History reminds us that wars hinge on many contingent factors. Their outcomes are no more predetermined than the results of the NBA championship or the World Cup. If the failed insurrection makes Russian soldiers manning the front lines less willing to risk their lives, Yevgeniy Prigozhin’s mutiny could be the proverbial straw that broke the camel’s back.

 

On the other hand, if Ukrainian forces remain bogged down over the course of the summer, we should expect the political dimension of this war to determine events. Many of Ukraine’s supporters in Europe and even in the United States will join the global south’s chorus calling for both sides to stop the killing and begin serious negotiations about a cease-fire.

 

If they reach an agreement, or even a de facto cease-fire, expect all parties to declare “victory” for what they have achieved at this point — and do their best to sell that story to their key constituents. Should this happen, the world will celebrate the end of fighting and call that “peace.”

 

Any resemblance between this possibility and what happened in the conflict between Russia and Ukraine from 2016 to 2022 is not coincidental.
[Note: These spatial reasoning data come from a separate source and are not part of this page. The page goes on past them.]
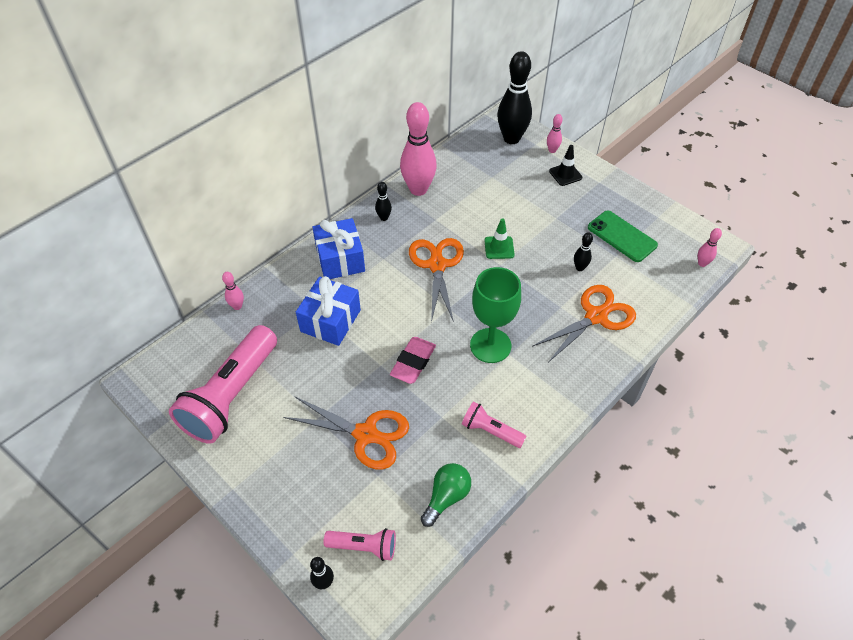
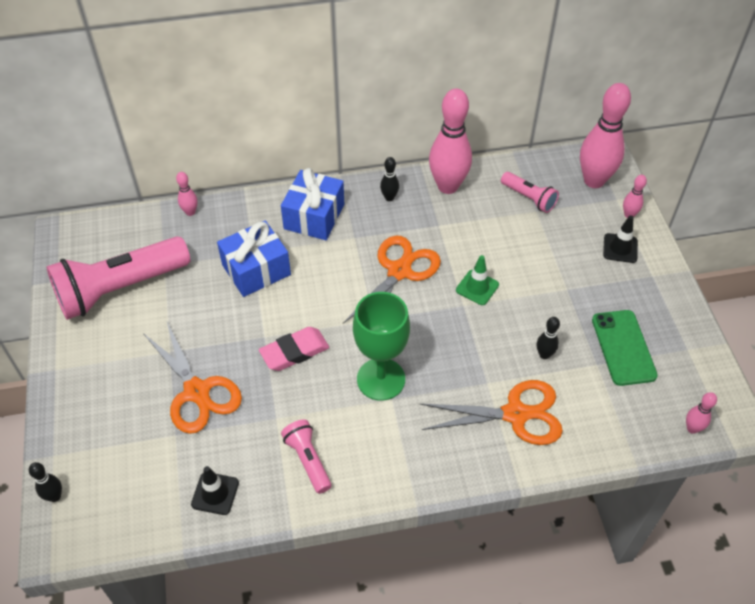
camera: 35 degrees right, 0 degrees up
(364, 546) = (110, 488): pink flashlight -> pink flashlight (529, 198)
(446, 497) = (215, 493): green light bulb -> black traffic cone
(511, 139) = (594, 181): black bowling pin -> pink bowling pin

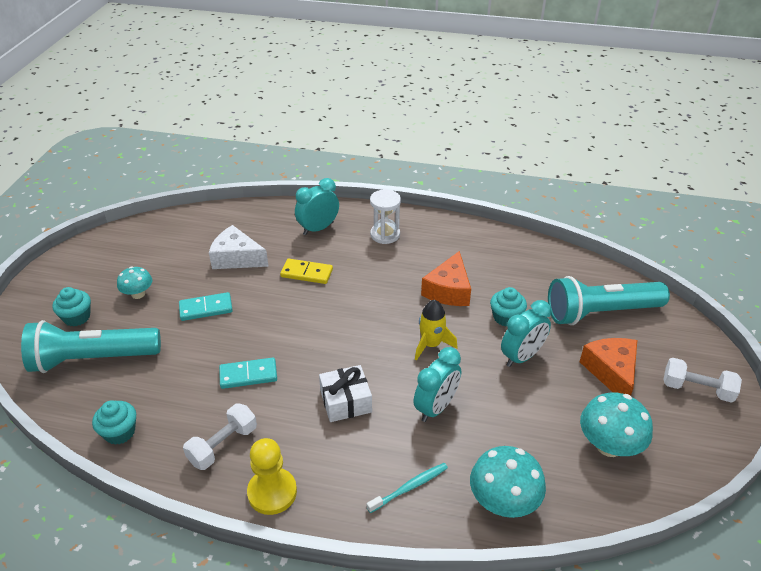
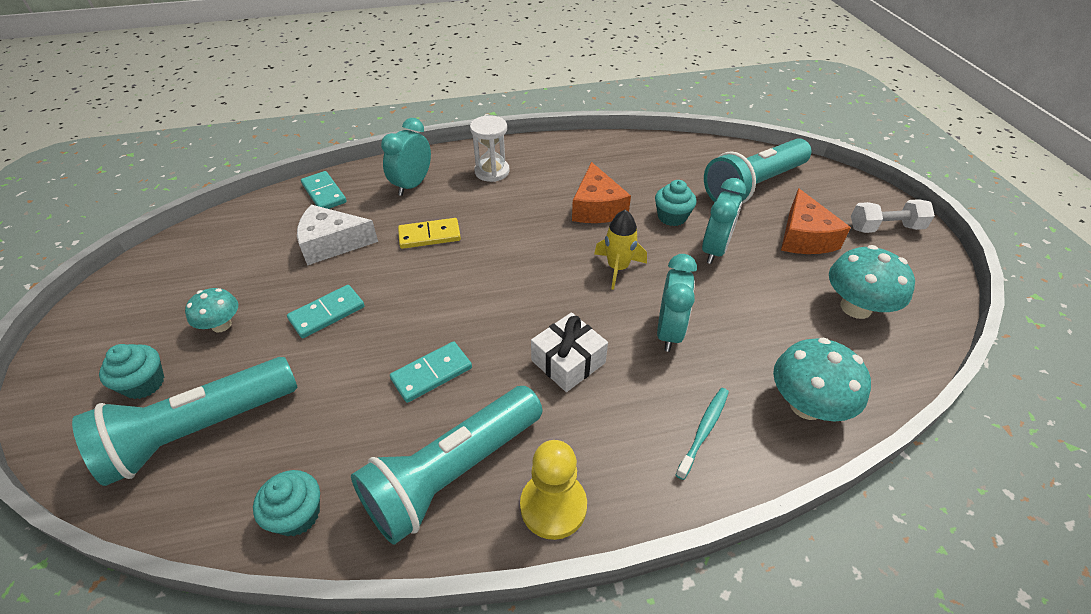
camera: 25 degrees left, 5 degrees up
(223, 445) = (453, 473): white dumbbell -> turquoise flashlight
(252, 217) = (324, 193): none -> turquoise domino
(611, 372) = (804, 237): orange cheese -> orange cheese turned 150 degrees counterclockwise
For those who need a reminder: In 2014, Putin seized Crimea and invaded Donbas. The following year saw intense fighting that then sharply declined as both sides found themselves unable to advance.

 

In the six years that followed, through a succession of cease-fires and negotiations, troops faced off along a line of control in what the Defense Department called “low intensity conflict.” In that period, fewer combatants were killed each week than the number of Americans who were murdered by fellow citizens in the city of Chicago.

 

Another long pause would not mean the end of the war. Whatever negotiations occur or agreements are reached about selective issues, such as prisoner exchanges, Putin will not give up his ambition to own Ukraine, and Ukrainians will never give up their claim to recover all of their territory. Nonetheless, if there should be another multiyear pause, Ukraine and Russia — whoever is in charge — will have the opportunity to rebuild their own societies and military capabilities for their uncertain futures.

 

Zelensky and his Ukrainian colleagues’ courage and resilience in defeating Russia’s attempt to erase their country from the map has defied all expectations. If they can be as successful in rebuilding their country, Ukraine could yet emerge as the West Germany or South Korea of the 21st century.